Through Narrative Therapy we use the story of your own life to find the pathway to healing. You are the expert in your own life. The stories of how you have handled challenges and obstacles are the key to what has shaped you into the person you are. We will use your strengths to develop skills to help you better navigate the challenges you currently face.

— Beck Pazdral, Counselor in Seattle, WA
 

"The problem is the problem, the person is not the problem:" Michael White and David Epston, psychotherapists, founders of Narrative Therapy Narrative Therapy is a postmodern approach to therapy. It helps the client reframe their difficulties as primarily social and outside of themselves, which gives them more options for personal agency and effective change.
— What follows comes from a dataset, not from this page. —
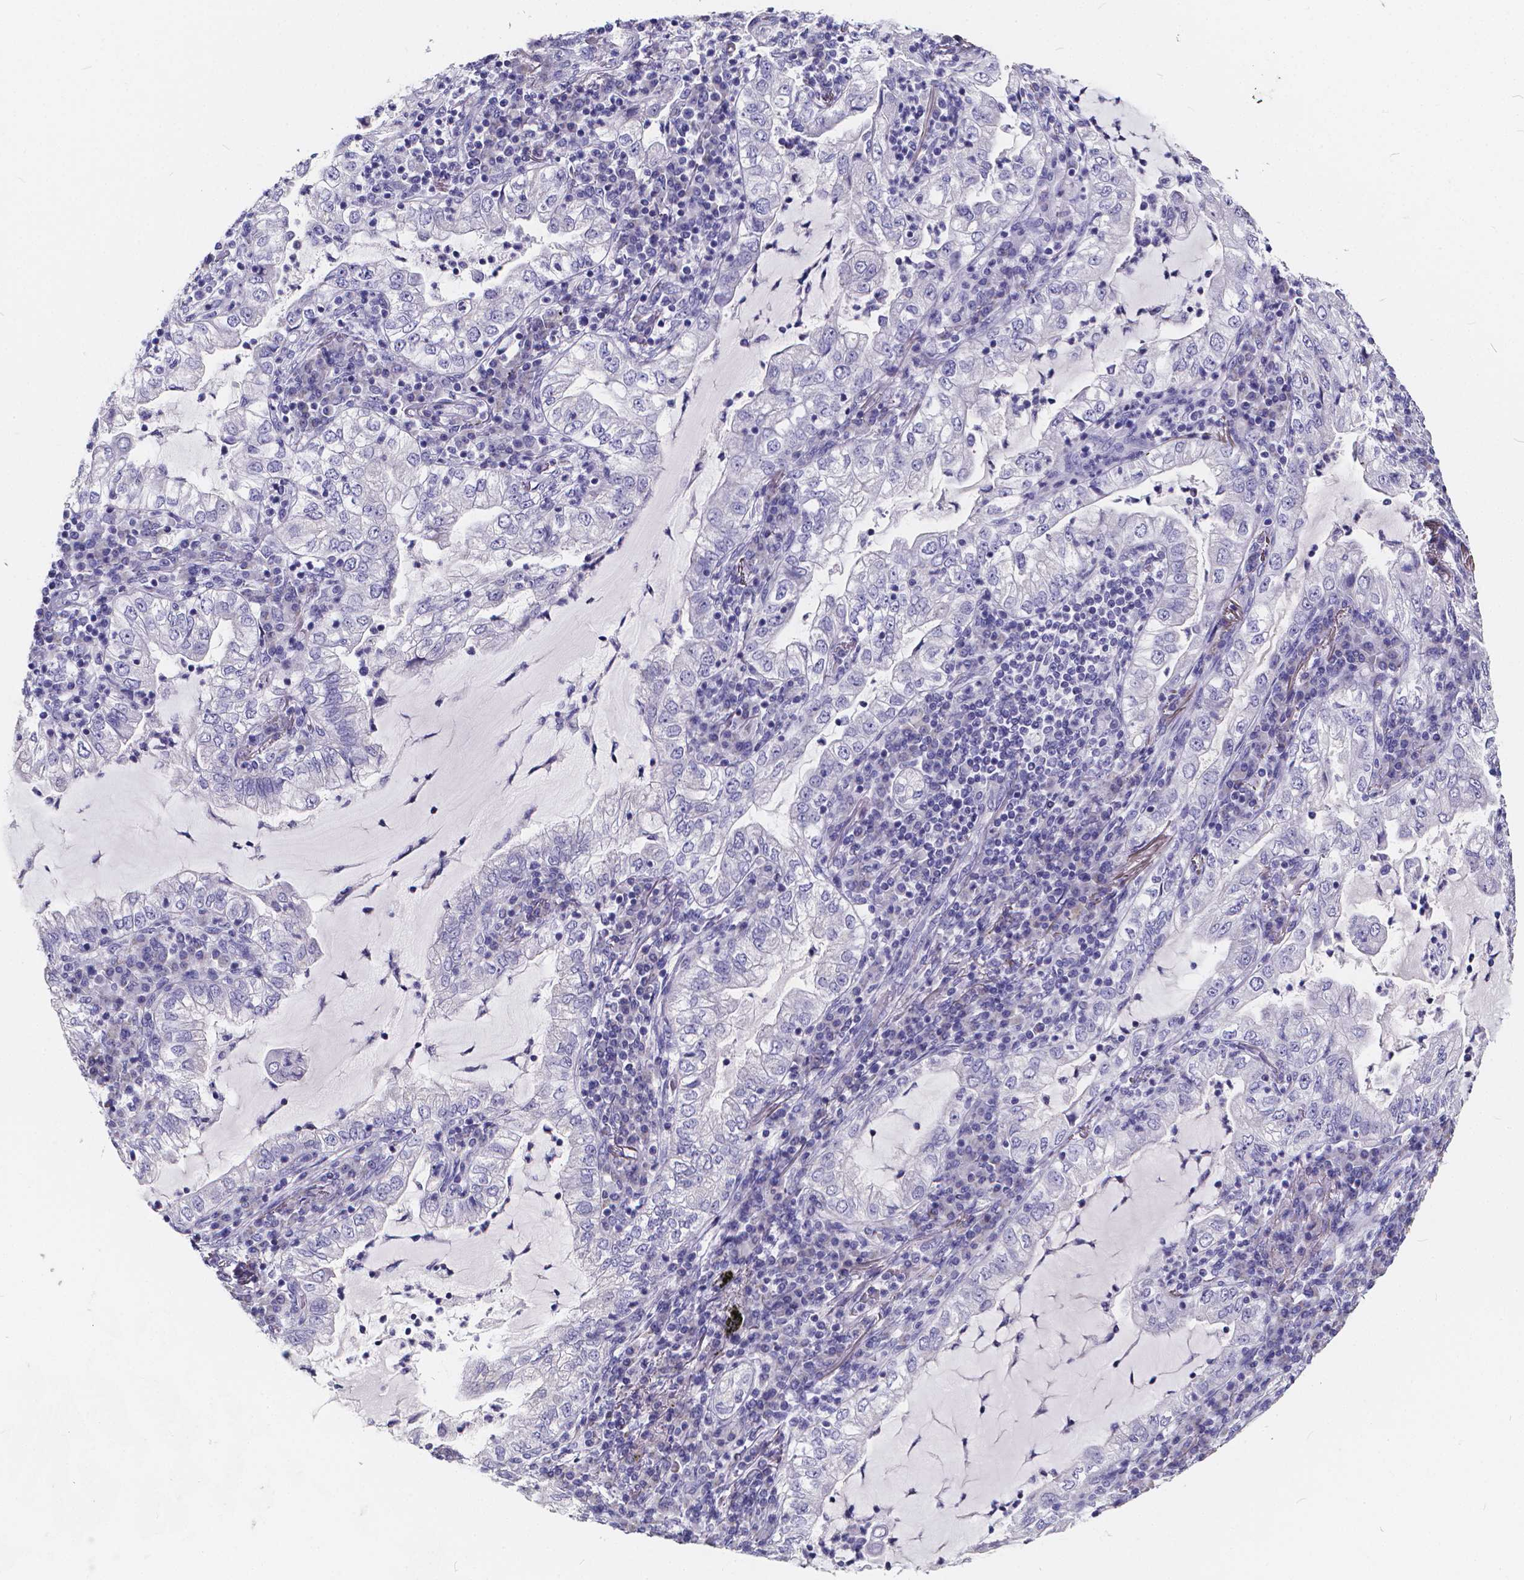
{"staining": {"intensity": "negative", "quantity": "none", "location": "none"}, "tissue": "lung cancer", "cell_type": "Tumor cells", "image_type": "cancer", "snomed": [{"axis": "morphology", "description": "Adenocarcinoma, NOS"}, {"axis": "topography", "description": "Lung"}], "caption": "Immunohistochemistry (IHC) photomicrograph of adenocarcinoma (lung) stained for a protein (brown), which displays no staining in tumor cells. (DAB (3,3'-diaminobenzidine) immunohistochemistry with hematoxylin counter stain).", "gene": "SPEF2", "patient": {"sex": "female", "age": 73}}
— Edwin Ancarana, Psychotherapist

Narrative therapy is a form of counseling that views people as separate from their problems. This allows clients to get some distance from the issue to see how it might actually be helping them, or protecting them, more than it is hurting them. With this new perspective, individuals feel more empowered to make changes in their thought patterns and behavior and “rewrite” their life story for a future that reflects who they are, what they are capable of, and what their purpose is.